Count the lines below that contain the string "data". Reply with the number alone.

☆ ☆ ☆ ☆ ☆

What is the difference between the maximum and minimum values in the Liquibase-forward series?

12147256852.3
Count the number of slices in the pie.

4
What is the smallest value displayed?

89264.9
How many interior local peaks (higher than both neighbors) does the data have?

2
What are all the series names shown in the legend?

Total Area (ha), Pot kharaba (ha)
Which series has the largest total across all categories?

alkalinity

☆ ☆ ☆ ☆ ☆

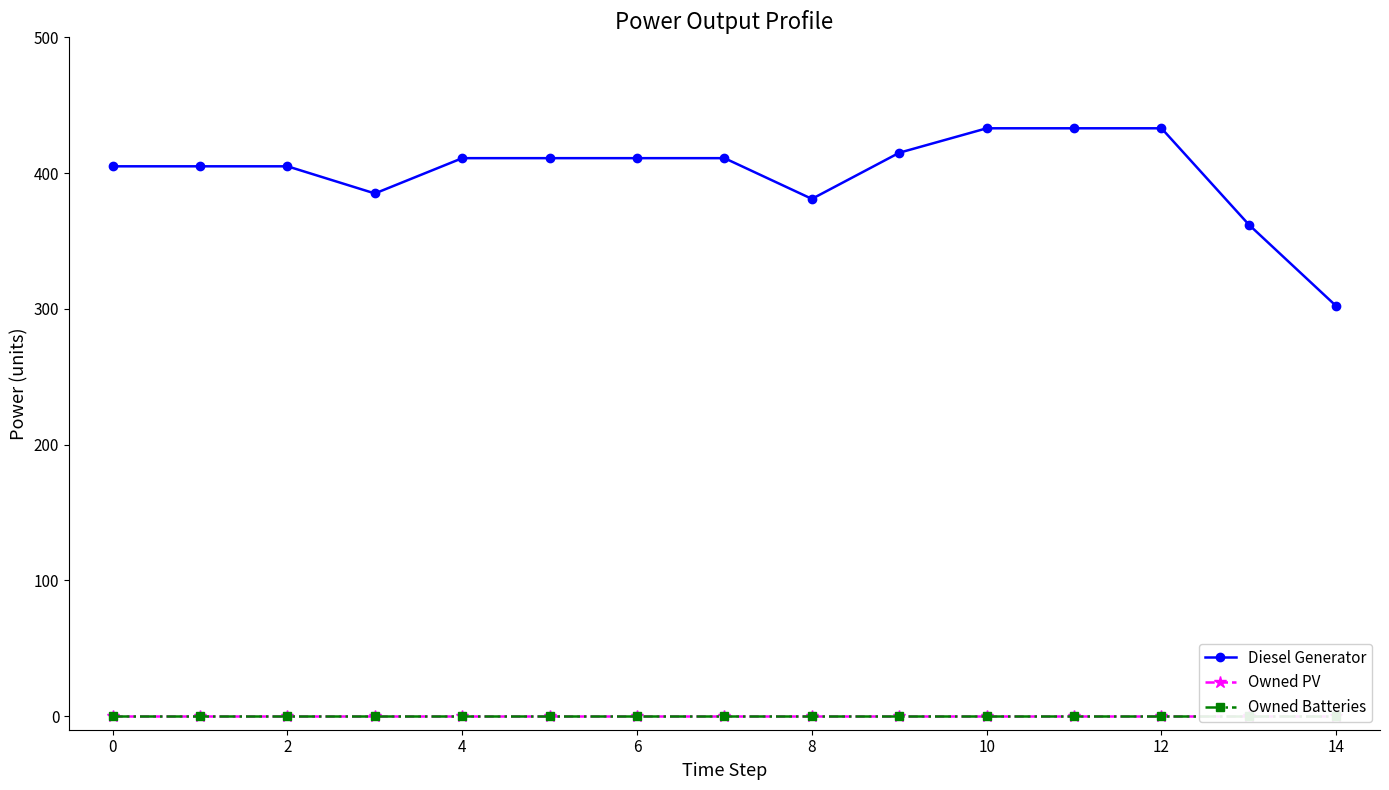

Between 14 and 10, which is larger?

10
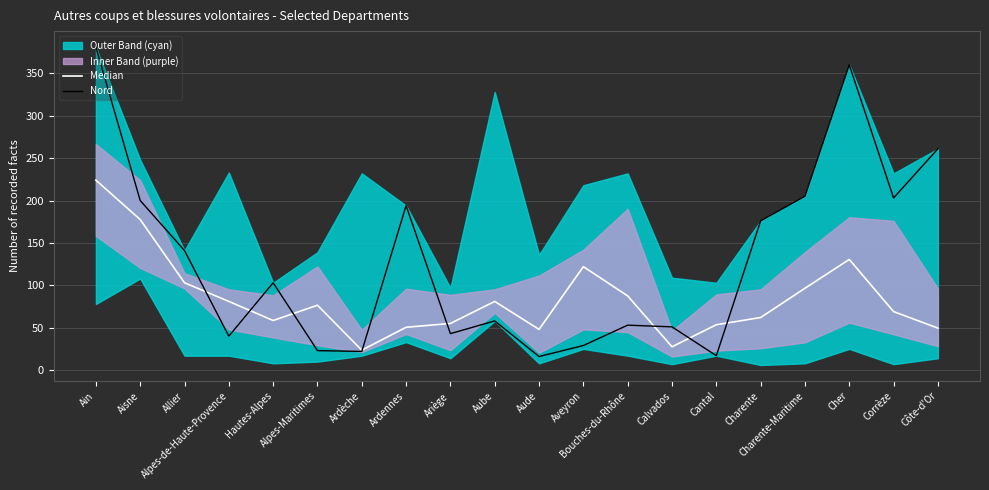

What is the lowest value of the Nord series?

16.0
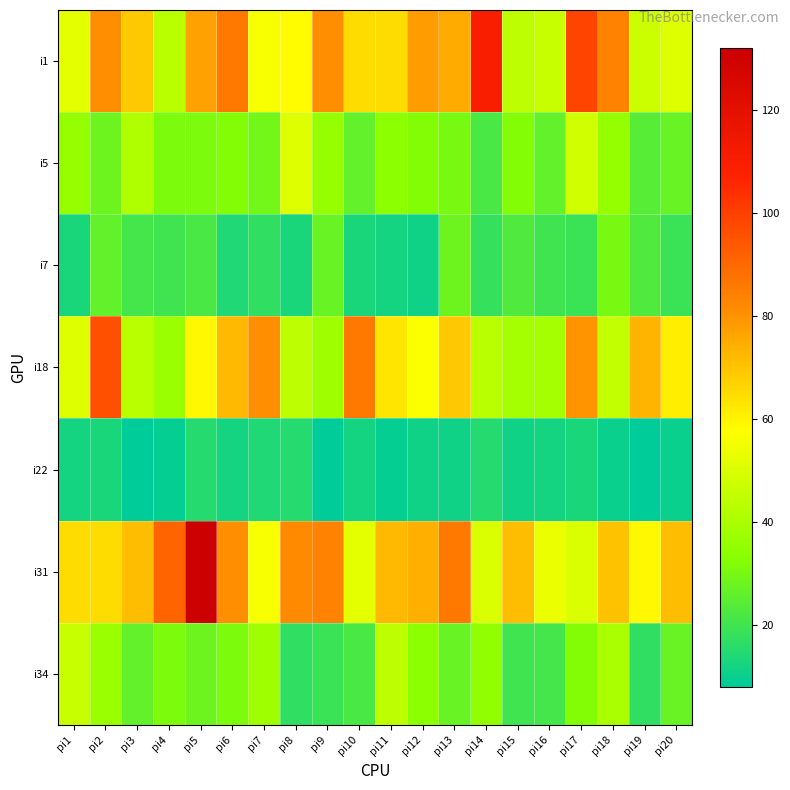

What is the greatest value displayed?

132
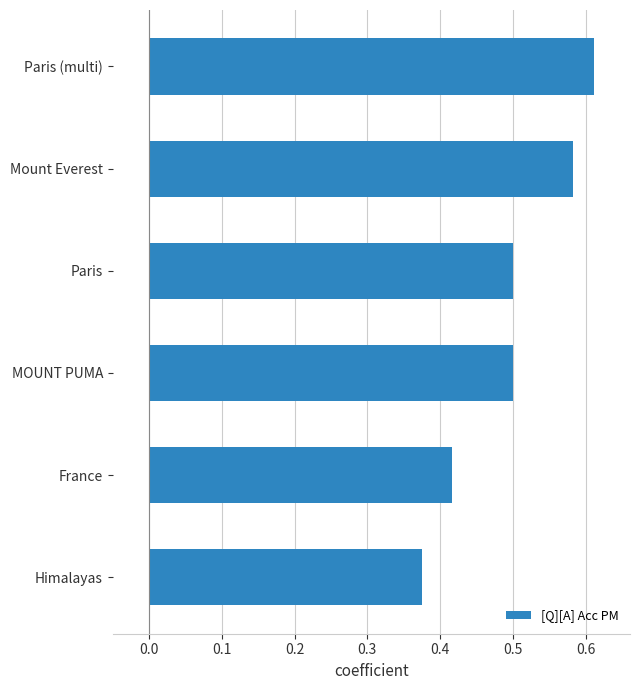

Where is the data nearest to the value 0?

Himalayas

☆ ☆ ☆ ☆ ☆

*EXERCISE SOLUTION*. 2